Wednesday, November 25, 2009

A New Phase of Life

On the ride up to Pearl River, NY with my grandfather, we got into a conversation about life phases. He's wife is currently going through a phase in which the members of her family are beginning to go their separate ways for the holidays. Adult children decide to go to their spouse's family for Thanksgiving or Christmas. Apparently this Thanksgiving will be the smallest that Anne has had in quite some time. During our conversation, it struck me that I am in a new phase of life as well. This is my first Thanksgiving away from home. Granted, this is not really by choice. I can't afford to fly home for both Thanksgiving and Christmas. However, the day will come, sooner than I probably think, that I will be choosing to go somewhere other than my family's home for a holiday. I am not so sure I am ready for that.

This being my first Thanksgiving away, I have been struggling with the loss of tradition. I am so used to the way things work at my house on Thanksgiving day. I always get up around 9 or 10 and watch the Macy's Thanksgiving Day Parade while attempting to do some homework. Then I make pie crust while listening to Bing Crosby's White Christmas (this is the only Christmas music allowed, all others must wait until the next day). My dad is the master of the kitchen, cooking the turkey and making all the fixings. Mom and I make the pies, occasionally with a little help from one of the younger siblings, especially Julia. Then around 3:30, my grandparents show up followed by my aunt and uncle. For the past several years, only my cousin Brandyn has been coming, but Robby and Tara may drop in for an hour or two before heading over to Tara's mom's. Dinner is at 4 and is quite the event. Everybody has their specific dish that they bring. My aunt brings creamed corn and cherry delight and Grandma brings cranberry bread and green bean casserole. Everyone feasts and talks and has a wonderful time. I am going to miss all that this year.
__________________________________________________
The tasks =>
**a.** Summarize the Thanksgiving post in two sentences.
**b.** Duplicate the part of the Thanksgiving post that opens with the words containing "Wednesday, November 25, 2009" and closes with "ready for that.".
**c.** List the dishes that the Thanksgiving post says the writer's aunt and Grandma bring to dinner.
The material that follows comes from a different source than the Thanksgiving post.
__________________________________________________
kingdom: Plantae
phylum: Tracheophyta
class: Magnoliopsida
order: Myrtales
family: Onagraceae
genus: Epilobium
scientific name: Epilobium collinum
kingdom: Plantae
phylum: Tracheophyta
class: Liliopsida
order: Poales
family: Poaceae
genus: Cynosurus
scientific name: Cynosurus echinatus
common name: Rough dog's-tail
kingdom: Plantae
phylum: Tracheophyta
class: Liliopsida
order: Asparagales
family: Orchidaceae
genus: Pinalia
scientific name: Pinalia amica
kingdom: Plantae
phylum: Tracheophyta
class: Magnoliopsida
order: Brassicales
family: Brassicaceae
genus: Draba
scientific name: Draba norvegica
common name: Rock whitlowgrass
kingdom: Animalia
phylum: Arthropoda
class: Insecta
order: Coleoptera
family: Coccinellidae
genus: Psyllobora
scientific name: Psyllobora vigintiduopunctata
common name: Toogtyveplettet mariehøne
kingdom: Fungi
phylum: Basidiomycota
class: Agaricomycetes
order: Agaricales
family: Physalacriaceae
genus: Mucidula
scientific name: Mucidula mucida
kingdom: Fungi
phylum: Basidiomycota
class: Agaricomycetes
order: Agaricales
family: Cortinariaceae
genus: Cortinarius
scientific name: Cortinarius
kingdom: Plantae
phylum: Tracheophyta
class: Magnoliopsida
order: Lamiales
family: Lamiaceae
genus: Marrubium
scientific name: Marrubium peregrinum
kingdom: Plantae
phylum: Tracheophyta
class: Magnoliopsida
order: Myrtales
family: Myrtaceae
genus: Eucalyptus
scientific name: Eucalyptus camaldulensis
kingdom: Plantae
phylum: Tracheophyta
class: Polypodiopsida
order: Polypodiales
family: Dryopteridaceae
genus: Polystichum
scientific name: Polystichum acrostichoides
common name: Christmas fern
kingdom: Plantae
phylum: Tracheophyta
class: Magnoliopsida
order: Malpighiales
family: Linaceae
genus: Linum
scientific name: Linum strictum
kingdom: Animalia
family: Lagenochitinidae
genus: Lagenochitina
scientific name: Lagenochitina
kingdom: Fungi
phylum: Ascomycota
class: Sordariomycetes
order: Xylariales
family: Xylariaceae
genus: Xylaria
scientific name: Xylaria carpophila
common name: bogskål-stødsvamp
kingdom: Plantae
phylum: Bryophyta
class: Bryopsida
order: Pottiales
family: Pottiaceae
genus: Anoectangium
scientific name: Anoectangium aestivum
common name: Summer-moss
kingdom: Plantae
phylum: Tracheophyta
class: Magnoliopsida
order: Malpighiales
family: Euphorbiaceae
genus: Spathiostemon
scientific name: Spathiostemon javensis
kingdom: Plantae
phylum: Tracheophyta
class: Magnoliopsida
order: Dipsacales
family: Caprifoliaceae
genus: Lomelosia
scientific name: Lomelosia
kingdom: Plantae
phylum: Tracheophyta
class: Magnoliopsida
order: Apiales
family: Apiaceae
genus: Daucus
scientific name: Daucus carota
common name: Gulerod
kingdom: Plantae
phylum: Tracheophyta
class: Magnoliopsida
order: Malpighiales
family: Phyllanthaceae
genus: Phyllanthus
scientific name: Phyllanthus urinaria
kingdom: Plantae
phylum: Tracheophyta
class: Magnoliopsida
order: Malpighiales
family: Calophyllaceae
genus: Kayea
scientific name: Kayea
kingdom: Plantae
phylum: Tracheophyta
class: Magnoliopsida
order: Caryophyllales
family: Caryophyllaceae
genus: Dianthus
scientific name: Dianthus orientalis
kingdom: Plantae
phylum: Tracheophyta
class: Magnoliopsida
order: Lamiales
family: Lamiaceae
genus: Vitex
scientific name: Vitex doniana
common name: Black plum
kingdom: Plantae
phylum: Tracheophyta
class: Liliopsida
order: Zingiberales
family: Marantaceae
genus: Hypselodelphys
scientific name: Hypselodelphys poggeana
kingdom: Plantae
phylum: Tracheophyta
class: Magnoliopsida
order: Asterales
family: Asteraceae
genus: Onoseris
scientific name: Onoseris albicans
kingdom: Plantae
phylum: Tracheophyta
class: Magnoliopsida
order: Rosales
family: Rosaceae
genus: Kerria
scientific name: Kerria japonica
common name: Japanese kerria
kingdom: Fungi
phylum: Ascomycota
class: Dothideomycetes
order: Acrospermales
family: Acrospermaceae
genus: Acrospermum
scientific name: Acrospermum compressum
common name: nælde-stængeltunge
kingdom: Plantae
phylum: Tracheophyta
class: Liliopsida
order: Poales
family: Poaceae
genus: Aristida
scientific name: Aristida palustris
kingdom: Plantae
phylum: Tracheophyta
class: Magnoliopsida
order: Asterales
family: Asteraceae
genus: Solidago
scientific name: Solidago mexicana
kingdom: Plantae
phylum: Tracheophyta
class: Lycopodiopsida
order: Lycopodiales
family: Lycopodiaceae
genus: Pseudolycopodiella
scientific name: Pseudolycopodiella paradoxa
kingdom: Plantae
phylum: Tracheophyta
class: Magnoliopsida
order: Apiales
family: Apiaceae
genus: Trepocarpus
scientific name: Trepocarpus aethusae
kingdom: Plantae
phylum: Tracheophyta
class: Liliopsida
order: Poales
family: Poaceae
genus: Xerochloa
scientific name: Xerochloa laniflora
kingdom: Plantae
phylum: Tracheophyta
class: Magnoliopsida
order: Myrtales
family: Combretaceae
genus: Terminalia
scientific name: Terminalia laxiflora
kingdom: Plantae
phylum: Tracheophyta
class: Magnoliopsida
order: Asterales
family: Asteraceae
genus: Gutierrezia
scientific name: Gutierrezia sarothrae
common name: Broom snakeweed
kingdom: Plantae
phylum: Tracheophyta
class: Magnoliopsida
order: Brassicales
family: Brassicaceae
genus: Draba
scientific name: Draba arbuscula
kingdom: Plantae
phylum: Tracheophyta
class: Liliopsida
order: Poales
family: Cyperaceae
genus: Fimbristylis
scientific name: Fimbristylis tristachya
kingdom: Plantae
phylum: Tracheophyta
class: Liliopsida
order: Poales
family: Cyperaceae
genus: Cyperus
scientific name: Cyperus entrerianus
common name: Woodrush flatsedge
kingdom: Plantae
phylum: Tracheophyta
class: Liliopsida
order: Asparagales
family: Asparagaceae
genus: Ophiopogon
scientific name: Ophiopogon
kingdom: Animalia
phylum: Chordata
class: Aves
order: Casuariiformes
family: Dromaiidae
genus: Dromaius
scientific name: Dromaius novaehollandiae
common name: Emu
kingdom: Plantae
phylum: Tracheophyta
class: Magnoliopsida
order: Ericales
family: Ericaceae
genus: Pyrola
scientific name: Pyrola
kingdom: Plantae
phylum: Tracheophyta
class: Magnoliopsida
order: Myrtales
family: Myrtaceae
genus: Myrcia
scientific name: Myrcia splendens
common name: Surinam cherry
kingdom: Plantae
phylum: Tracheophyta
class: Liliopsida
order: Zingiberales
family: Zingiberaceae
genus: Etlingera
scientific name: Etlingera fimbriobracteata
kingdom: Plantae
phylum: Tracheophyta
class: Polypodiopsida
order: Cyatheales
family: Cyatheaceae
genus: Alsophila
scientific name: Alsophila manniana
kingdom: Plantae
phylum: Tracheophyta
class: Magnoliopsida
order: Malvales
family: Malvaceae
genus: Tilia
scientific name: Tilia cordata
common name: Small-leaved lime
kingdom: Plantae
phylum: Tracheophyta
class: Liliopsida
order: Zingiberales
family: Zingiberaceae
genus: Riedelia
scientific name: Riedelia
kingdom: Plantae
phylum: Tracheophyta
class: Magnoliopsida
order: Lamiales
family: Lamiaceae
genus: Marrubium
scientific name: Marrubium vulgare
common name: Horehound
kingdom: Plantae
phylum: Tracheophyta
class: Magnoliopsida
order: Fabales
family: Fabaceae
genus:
__________________________________________________
Answers for the exercise =>
**a.** On the way to Pearl River, NY, a conversation with the writer's grandfather about life phases led the writer to see this first Thanksgiving away from home as a new phase, one that came about because the writer cannot afford to fly home for both Thanksgiving and Christmas. The writer is struggling with the loss of the family's Thanksgiving traditions, such as watching the Macy's parade, making pies while listening to Bing Crosby's White Christmas, and sharing a 4 o'clock dinner where each relative brings a specific dish.

**b.**
Wednesday, November 25, 2009

A New Phase of Life

On the ride up to Pearl River, NY with my grandfather, we got into a conversation about life phases. He's wife is currently going through a phase in which the members of her family are beginning to go their separate ways for the holidays. Adult children decide to go to their spouse's family for Thanksgiving or Christmas. Apparently this Thanksgiving will be the smallest that Anne has had in quite some time. During our conversation, it struck me that I am in a new phase of life as well. This is my first Thanksgiving away from home. Granted, this is not really by choice. I can't afford to fly home for both Thanksgiving and Christmas. However, the day will come, sooner than I probably think, that I will be choosing to go somewhere other than my family's home for a holiday. I am not so sure I am ready for that.

**c.**
- Creamed corn
- Cherry delight
- Cranberry bread
- Green bean casserole